## TASK PROMPT
In two sentences, give the gist of the forum post about Scala Native.

--- EXERCISE PASSAGE Enclosed Below ---

If we are going to pick any language where Scala Native is “competing” (and I don’t think such discussions are fruitful anyways as covered by @rcano), I would rather pick Python instead of Go or Rust. Having worked full-time with Python, I think there’s lot of applications that are using Python today where Scala would be better suited.

I am super excited about GraalVM native-image and I’m already heavily using it in several projects both in open source (Scalafmt) and at work. However, the developer experience with native-image today is not great: it takes a long time to link a binary resulting in slow edit-and-test feedback loops and there are many native-image configuration flags that tweak the runtime semantics, which requires a decent upfront investment to learn. In comparison, Scala Native binaries link significantly faster and you can test them just like you would test a JVM application giving me better confidence that the binary works as expected at runtime.

--- End of Enclosed EXERCISE PASSAGE ---
--- DATA Enclosed Below ---

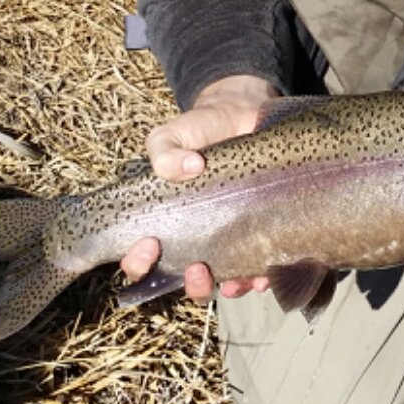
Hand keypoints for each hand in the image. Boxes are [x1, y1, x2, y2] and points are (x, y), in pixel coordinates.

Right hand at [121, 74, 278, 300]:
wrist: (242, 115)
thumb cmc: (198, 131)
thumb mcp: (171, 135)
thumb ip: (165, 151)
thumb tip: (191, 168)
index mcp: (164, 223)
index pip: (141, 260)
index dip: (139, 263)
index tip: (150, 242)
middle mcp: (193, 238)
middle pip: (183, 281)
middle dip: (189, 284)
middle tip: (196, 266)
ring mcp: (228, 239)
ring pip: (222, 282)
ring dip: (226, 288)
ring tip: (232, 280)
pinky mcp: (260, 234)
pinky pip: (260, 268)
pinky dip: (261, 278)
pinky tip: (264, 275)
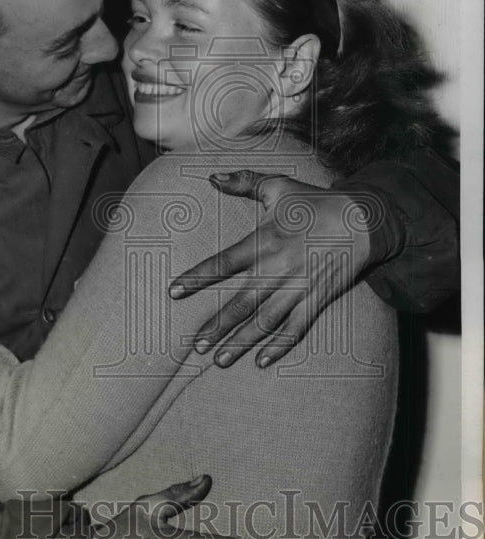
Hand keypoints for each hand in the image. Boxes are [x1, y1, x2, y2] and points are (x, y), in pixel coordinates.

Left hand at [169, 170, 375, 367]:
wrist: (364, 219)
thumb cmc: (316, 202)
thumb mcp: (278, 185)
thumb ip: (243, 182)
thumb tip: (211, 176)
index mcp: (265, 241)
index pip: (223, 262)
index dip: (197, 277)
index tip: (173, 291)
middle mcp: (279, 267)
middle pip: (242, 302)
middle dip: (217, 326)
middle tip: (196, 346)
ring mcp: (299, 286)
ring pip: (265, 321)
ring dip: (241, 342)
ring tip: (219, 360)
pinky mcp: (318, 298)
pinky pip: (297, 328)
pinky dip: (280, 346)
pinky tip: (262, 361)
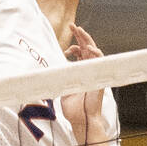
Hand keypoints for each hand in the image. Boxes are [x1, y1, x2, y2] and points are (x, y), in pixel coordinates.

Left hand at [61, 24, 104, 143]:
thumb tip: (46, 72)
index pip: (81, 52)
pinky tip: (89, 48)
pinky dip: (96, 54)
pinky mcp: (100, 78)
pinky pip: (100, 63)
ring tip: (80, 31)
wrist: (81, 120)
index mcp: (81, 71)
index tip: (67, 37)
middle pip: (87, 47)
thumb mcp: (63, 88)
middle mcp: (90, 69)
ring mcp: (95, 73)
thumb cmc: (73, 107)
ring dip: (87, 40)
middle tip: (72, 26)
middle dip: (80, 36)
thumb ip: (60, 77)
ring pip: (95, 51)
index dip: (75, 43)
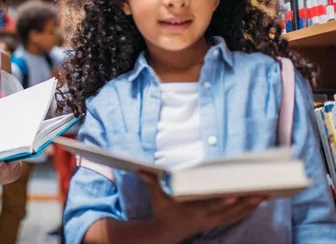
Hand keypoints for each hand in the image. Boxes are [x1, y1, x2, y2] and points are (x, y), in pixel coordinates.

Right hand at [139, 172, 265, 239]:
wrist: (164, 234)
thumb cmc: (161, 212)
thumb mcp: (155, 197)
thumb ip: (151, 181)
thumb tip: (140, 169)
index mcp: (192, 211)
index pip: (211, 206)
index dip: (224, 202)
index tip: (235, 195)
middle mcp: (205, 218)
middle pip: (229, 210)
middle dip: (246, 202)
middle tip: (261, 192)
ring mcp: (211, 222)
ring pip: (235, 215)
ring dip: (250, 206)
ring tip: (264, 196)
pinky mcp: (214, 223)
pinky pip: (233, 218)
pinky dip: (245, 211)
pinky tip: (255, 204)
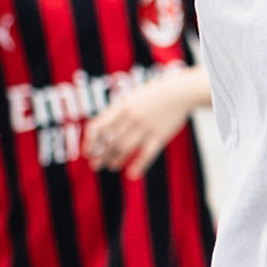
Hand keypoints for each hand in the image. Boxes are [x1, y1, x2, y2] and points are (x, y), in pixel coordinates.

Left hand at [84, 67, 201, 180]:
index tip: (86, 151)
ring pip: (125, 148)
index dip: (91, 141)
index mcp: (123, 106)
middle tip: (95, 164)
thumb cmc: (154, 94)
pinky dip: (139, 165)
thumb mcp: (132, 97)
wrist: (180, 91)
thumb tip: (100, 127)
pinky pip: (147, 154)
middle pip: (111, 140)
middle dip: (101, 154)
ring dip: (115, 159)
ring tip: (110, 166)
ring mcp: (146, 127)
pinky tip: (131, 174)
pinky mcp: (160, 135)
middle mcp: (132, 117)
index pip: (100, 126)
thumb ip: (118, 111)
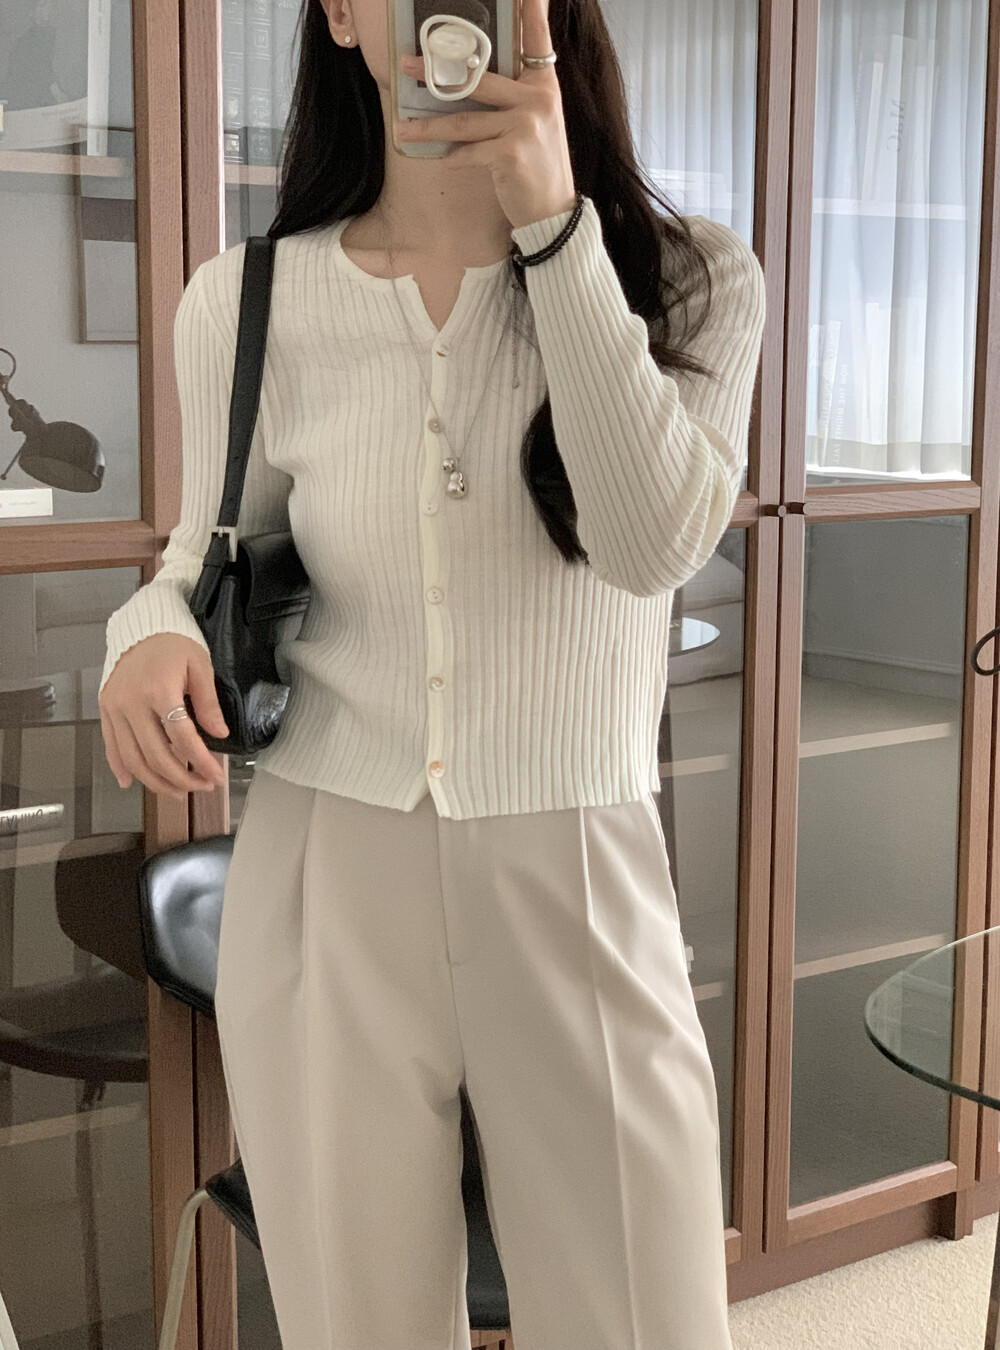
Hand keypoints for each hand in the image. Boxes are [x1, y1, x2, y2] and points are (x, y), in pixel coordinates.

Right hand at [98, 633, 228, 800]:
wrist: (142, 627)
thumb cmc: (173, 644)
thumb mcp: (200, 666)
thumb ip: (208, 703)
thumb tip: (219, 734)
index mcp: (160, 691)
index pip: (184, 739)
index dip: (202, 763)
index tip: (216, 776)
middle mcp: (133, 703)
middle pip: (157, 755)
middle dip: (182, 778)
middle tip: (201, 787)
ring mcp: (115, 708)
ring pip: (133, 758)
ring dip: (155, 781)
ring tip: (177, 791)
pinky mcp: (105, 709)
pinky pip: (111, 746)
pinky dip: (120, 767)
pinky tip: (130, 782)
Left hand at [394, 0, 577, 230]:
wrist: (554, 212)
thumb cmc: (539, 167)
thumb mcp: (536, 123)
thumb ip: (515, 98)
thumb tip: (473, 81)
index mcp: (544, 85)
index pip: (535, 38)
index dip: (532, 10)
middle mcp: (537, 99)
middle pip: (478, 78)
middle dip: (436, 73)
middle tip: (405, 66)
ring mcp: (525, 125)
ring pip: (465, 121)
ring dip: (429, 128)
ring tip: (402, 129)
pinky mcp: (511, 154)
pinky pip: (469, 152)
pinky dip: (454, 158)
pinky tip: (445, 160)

--- End of Enclosed DATA ---
--- DATA Enclosed Below ---

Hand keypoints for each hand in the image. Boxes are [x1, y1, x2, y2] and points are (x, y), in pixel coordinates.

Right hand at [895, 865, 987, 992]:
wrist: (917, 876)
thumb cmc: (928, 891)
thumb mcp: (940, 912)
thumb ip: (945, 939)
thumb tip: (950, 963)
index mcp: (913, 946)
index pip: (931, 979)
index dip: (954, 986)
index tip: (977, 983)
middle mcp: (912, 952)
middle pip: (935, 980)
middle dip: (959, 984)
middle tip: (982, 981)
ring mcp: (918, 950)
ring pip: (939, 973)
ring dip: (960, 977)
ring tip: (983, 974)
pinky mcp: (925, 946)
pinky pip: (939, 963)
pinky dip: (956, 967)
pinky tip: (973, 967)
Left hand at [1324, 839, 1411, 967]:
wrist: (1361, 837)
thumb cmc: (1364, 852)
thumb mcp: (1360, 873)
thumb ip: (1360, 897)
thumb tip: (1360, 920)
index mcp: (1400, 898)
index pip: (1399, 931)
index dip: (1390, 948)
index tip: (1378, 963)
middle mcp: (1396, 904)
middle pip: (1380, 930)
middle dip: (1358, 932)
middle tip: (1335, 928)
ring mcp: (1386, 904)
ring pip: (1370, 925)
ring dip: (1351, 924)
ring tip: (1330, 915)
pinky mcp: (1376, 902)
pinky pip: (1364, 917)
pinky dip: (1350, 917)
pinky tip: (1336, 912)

--- End of Enclosed DATA ---

## SOLVED EXERCISE
If Scala Native must be compared with another language, the writer would pick Python rather than Go or Rust, believing many applications now written in Python would be better suited to Scala. The writer uses GraalVM native-image heavily but finds its developer experience poor because of slow linking and many configuration flags, whereas Scala Native links much faster and can be tested like a JVM application.